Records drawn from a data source
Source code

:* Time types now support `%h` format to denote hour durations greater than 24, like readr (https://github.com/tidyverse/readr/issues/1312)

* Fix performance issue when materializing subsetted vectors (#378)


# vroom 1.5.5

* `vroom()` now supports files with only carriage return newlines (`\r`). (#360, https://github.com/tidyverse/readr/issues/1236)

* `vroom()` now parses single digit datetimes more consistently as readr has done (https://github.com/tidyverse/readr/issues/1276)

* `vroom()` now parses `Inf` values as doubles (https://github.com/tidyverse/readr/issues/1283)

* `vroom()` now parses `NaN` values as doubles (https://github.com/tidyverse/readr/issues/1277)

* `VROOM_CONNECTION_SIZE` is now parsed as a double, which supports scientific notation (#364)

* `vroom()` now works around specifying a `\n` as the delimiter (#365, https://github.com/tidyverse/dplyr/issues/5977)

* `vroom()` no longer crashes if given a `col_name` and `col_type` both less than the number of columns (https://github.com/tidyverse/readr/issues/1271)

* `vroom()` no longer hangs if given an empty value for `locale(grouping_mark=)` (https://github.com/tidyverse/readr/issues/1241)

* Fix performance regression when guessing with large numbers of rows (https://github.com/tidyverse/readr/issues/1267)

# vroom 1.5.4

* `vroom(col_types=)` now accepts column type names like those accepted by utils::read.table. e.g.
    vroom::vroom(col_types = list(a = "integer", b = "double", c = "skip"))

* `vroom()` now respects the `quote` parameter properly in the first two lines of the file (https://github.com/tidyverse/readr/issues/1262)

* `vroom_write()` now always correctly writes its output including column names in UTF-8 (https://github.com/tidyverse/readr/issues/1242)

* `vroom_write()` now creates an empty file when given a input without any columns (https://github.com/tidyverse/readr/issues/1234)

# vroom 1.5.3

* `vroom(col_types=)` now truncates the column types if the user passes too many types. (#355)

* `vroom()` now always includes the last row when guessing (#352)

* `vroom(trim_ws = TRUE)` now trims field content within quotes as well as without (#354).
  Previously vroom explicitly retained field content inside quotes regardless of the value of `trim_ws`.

# Requirement:
Retype every one of the lines above precisely as they appear.

# Answer:
Source code

:* Time types now support `%h` format to denote hour durations greater than 24, like readr (https://github.com/tidyverse/readr/issues/1312)

* Fix performance issue when materializing subsetted vectors (#378)


# vroom 1.5.5

* `vroom()` now supports files with only carriage return newlines (`\r`). (#360, https://github.com/tidyverse/readr/issues/1236)

* `vroom()` now parses single digit datetimes more consistently as readr has done (https://github.com/tidyverse/readr/issues/1276)

* `vroom()` now parses `Inf` values as doubles (https://github.com/tidyverse/readr/issues/1283)

* `vroom()` now parses `NaN` values as doubles (https://github.com/tidyverse/readr/issues/1277)

* `VROOM_CONNECTION_SIZE` is now parsed as a double, which supports scientific notation (#364)

* `vroom()` now works around specifying a `\n` as the delimiter (#365, https://github.com/tidyverse/dplyr/issues/5977)

* `vroom()` no longer crashes if given a `col_name` and `col_type` both less than the number of columns (https://github.com/tidyverse/readr/issues/1271)

* `vroom()` no longer hangs if given an empty value for `locale(grouping_mark=)` (https://github.com/tidyverse/readr/issues/1241)

* Fix performance regression when guessing with large numbers of rows (https://github.com/tidyverse/readr/issues/1267)

# vroom 1.5.4

* `vroom(col_types=)` now accepts column type names like those accepted by utils::read.table. e.g.
    vroom::vroom(col_types = list(a = "integer", b = "double", c = "skip"))

* `vroom()` now respects the `quote` parameter properly in the first two lines of the file (https://github.com/tidyverse/readr/issues/1262)

* `vroom_write()` now always correctly writes its output including column names in UTF-8 (https://github.com/tidyverse/readr/issues/1242)

* `vroom_write()` now creates an empty file when given a input without any columns (https://github.com/tidyverse/readr/issues/1234)

# vroom 1.5.3

* `vroom(col_types=)` now truncates the column types if the user passes too many types. (#355)

* `vroom()` now always includes the last row when guessing (#352)

* `vroom(trim_ws = TRUE)` now trims field content within quotes as well as without (#354).
  Previously vroom explicitly retained field content inside quotes regardless of the value of `trim_ws`.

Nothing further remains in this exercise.